China fürchtet Smartmobs
Rebecca MacKinnon glaubt die wahren Hintergründe der neuen Internet-Zensurauflagen Pekings durchschaut zu haben:
China's latest efforts to control online news are being sold to the Chinese public by the Chinese media as an effort to protect innocent citizens from swindlers, pornographers, and rumor-mongerers. But everybody in China I've been communicating with over the past 12 hours thinks the real reason has to do with fear of the kind of thing depicted in the picture on the above right: smartmobs. This picture was taken by a blogger during the anti-Japanese protests (which occasionally turned into riots) last spring. The protests sprang up in true smartmob-fashion, mobilized by people on internet bulletin boards, mobile phone text messaging (SMS) and e-mail. In case this interpretation is in any doubt, the expat blogger Danwei points out an interesting factoid: "Today, The Beijing News dutifully reports on new regulations to control the internet, saying that the incitement of demonstrations on websites will now be banned. Juxtaposed with the story, however, is an admiring photograph depicting the thousands of anti-war protestors gathered in Washington on Sunday. We like to think that the irony was conscious." Admiring? Or terrified? Clearly the authorities are connecting the need to prevent political protests and spontaneous activism with the need to tighten controls over online information. ... If you go through the original Chinese text of the regulations released this weekend, you'll find them to be an update of regulations released in 2000 As Sophie of China Digital Times points out, the number of forbidden content-categories has been expanded from 9 to 11, and all of those new categories relate to people's ability to organize online. Reporters without Borders and Roland of the EastSouthWestNorth blog have English translations of those points.

**Ziel der Übung**:
Nenne alle Kanäle, über die laut dem Text über Chinas Internetzensur die Proteste im vergangenen Frühjahr mobilisiert wurden.

**Auszug aus Datensatz**:

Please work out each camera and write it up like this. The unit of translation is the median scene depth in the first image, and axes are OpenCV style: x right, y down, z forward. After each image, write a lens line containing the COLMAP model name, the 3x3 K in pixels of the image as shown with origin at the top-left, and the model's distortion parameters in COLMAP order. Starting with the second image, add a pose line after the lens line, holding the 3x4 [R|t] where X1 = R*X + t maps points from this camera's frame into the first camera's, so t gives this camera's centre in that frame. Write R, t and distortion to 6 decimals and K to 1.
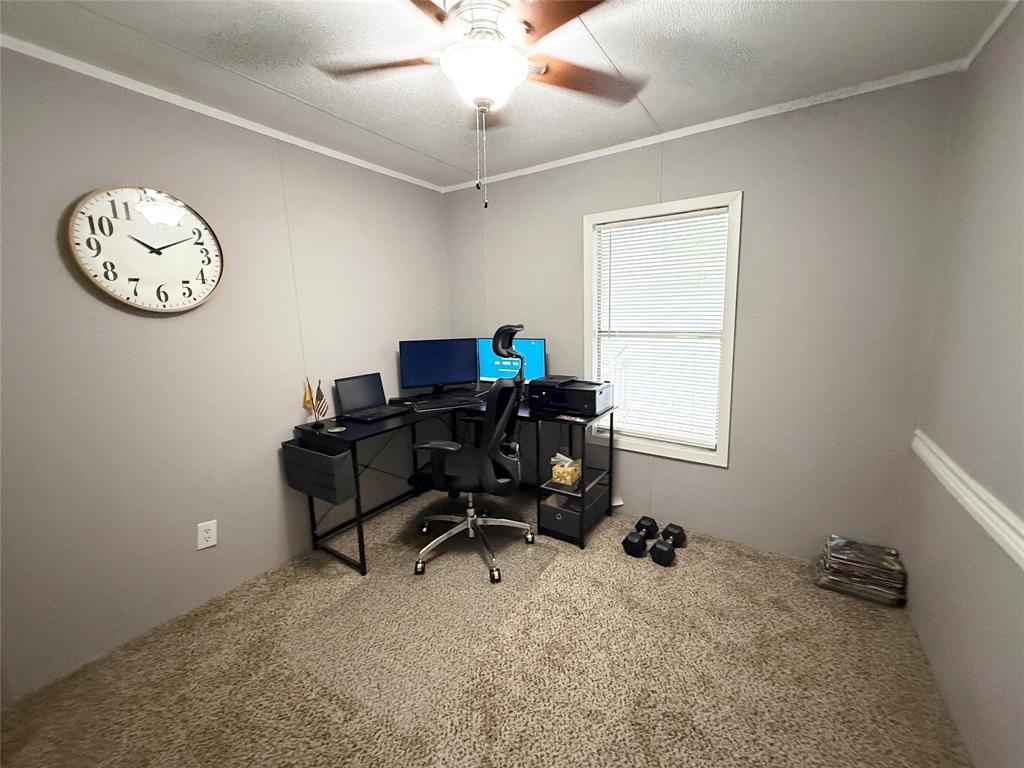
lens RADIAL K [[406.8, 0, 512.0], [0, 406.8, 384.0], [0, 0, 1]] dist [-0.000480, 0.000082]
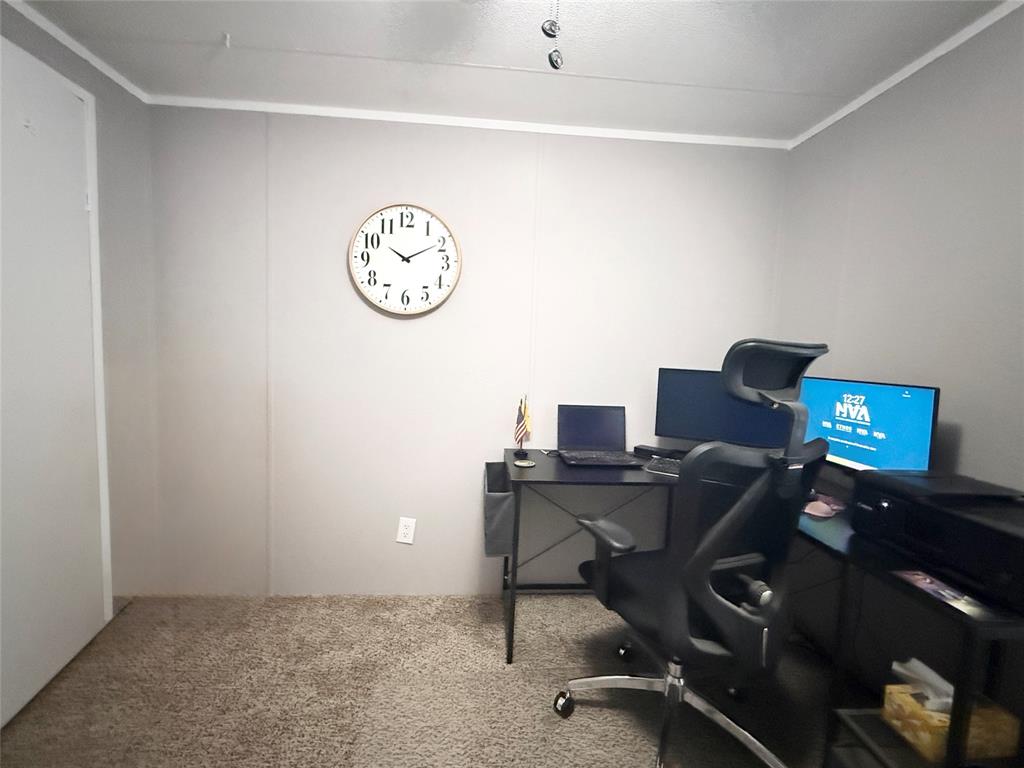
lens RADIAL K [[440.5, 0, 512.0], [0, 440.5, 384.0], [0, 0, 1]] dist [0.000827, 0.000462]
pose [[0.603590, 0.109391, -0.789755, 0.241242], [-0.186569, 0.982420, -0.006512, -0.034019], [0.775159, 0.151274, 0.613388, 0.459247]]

**Lösung der Aufgabe**:
- internet bulletin boards
- mobile phone text messaging (SMS)
- e-mail